Aim of the task => Express the lines below as a JSON list of strings, with one string for each line and no blank lines. Leave the pictures out of the answer.

Dataset entries
=== Begin Enclosure ===
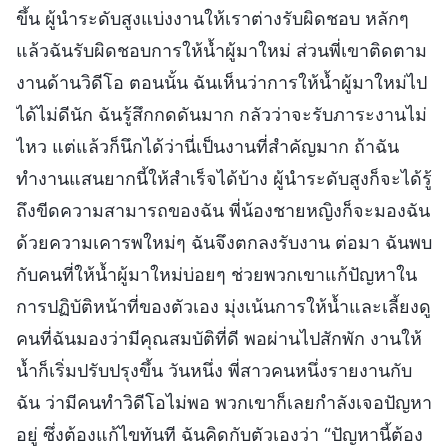
ขึ้น ผู้นำระดับสูงแบ่งงานให้เราต่างรับผิดชอบ หลักๆ
แล้วฉันรับผิดชอบการให้น้ำผู้มาใหม่ ส่วนพี่เขาติดตาม
งานด้านวิดีโอ ตอนนั้น ฉันเห็นว่าการให้น้ำผู้มาใหม่ไป
ได้ไม่ดีนัก ฉันรู้สึกกดดันมาก กลัวว่าจะรับภาระงานไม่
ไหว แต่แล้วก็นึกได้ว่านี่เป็นงานที่สำคัญมาก ถ้าฉัน
ทำงานแสนยากนี้ให้สำเร็จได้บ้าง ผู้นำระดับสูงก็จะได้รู้
ถึงขีดความสามารถของฉัน พี่น้องชายหญิงก็จะมองฉัน
ด้วยความเคารพใหม่ๆ ฉันจึงตกลงรับงาน ต่อมา ฉันพบ
กับคนที่ให้น้ำผู้มาใหม่บ่อยๆ ช่วยพวกเขาแก้ปัญหาใน
การปฏิบัติหน้าที่ของตัวเอง มุ่งเน้นการให้น้ำและเลี้ยงดู
คนที่ฉันมองว่ามีคุณสมบัติที่ดี พอผ่านไปสักพัก งานให้
น้ำก็เริ่มปรับปรุงขึ้น วันหนึ่ง พี่สาวคนหนึ่งรายงานกับ
ฉัน ว่ามีคนทำวิดีโอไม่พอ พวกเขาก็เลยกำลังเจอปัญหา
อยู่ ซึ่งต้องแก้ไขทันที ฉันคิดกับตัวเองว่า “ปัญหานี้ต้อง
=== End Enclosure ===
Result for this exercise =>
[
  "ขึ้น ผู้นำระดับสูงแบ่งงานให้เราต่างรับผิดชอบ หลักๆ",
  "แล้วฉันรับผิดชอบการให้น้ำผู้มาใหม่ ส่วนพี่เขาติดตาม",
  "งานด้านวิดีโอ ตอนนั้น ฉันเห็นว่าการให้น้ำผู้มาใหม่ไป",
  "ได้ไม่ดีนัก ฉันรู้สึกกดดันมาก กลัวว่าจะรับภาระงานไม่",
  "ไหว แต่แล้วก็นึกได้ว่านี่เป็นงานที่สำคัญมาก ถ้าฉัน",
  "ทำงานแสนยากนี้ให้สำเร็จได้บ้าง ผู้นำระดับสูงก็จะได้รู้",
  "ถึงขีดความสามารถของฉัน พี่น้องชายหญิงก็จะมองฉัน",
  "ด้วยความเคารพใหม่ๆ ฉันจึงตกลงรับงาน ต่อมา ฉันพบ",
  "กับคนที่ให้น้ำผู้มาใหม่บ่อยๆ ช่วยพวกเขาแก้ปัญหาใน",
  "การปฏิบัติหน้าที่ของตัวเอง มุ่งเน้นการให้น้ำและเลี้ยงดู",
  "คนที่ฉันมองว่ามีคุณสมบัติที่ดี พอผ่านไปสักพัก งานให้",
  "น้ำก็เริ่มปรับปรุงขึ้น วันหนึ่ง พี่สาวคนหนึ่งรายงานกับ",
  "ฉัน ว่ามีคนทำวิดีโอไม่พอ พวกเขาก็เลยกำลังเจอปัญหา",
  "อยู่ ซึ่งต้องแก้ไขทันที ฉันคิดกับตัวเองว่า “ปัญหานี้ต้อง"
]